**Document text**
LANSING, Mich. — State Sen. Patrick Colbeck, R-Canton, reflected on his time in the Senate after listening to Gov. Rick Snyder’s 2018 State of the State address on Tuesday.
Colbeck noted that his public service began in 2011, the same year that Snyder began serving as governor. The two elected officials were able to make significant improvements in the state of our state as a result of policy positions shared by the senator and governor.
However, there were also points of difference on issues that will linger well after Snyder’s final term of office has expired, Colbeck said.
“In the wake of the passage of Michigan’s Right to Work legislation, the state has created 540,000 private sector jobs,” Colbeck said. “I was honored to have led the effort to restore the freedom of assembly to our workers and am happy to note that our job growth has also been accompanied by an average growth in income on the order of $10,000 per Michigan resident. This data stands in stark contrast to the ‘right to work for less’ claims by opponents of that legislation.”

**Supplied information**
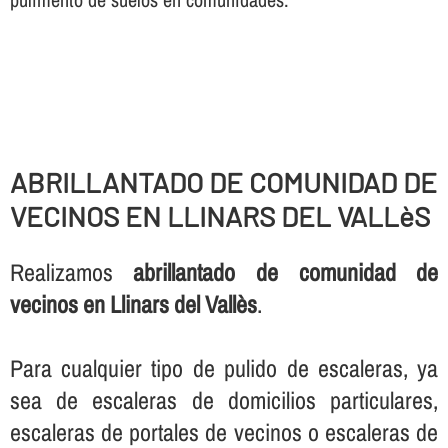
ABRILLANTADO DE COMUNIDAD DE
VECINOS EN LLINARS DEL VALLèS
Realizamos
abrillantado de comunidad de
vecinos en Llinars del Vallès
.
Para cualquier tipo de pulido de escaleras, ya
sea de escaleras de domicilios particulares,
escaleras de portales de vecinos o escaleras de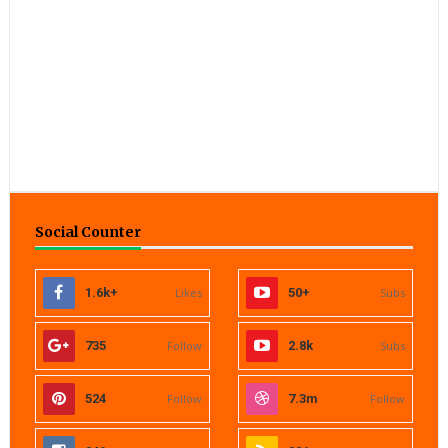
Social Counter
1.6k+
Likes
50+
Subs
735
Follow
2.8k
Subs
524
Follow
7.3m
Follow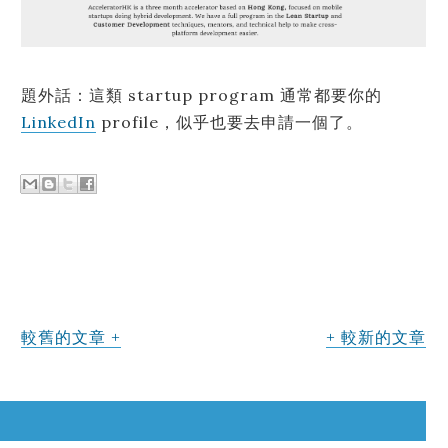
題外話：這類 startup program 通常都要你的
LinkedIn
profile，似乎也要去申請一個了。
較舊的文章
較新的文章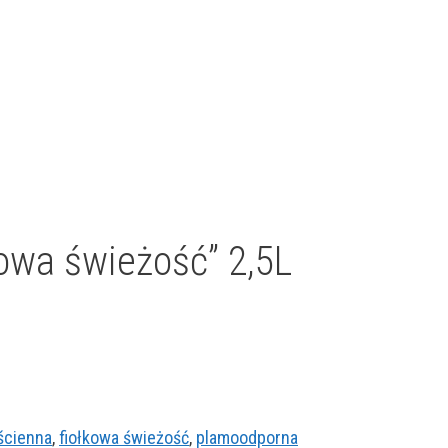
owa świeżość” 2,5L
ścienna
,
fiołkowa świeżość
,
plamoodporna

**The problem**
Please say how many private sector jobs Colbeck says Michigan has created since its Right to Work legislation passed, according to the article on his reaction to the 2018 State of the State address.

**Output of the task**
540,000 private sector jobs.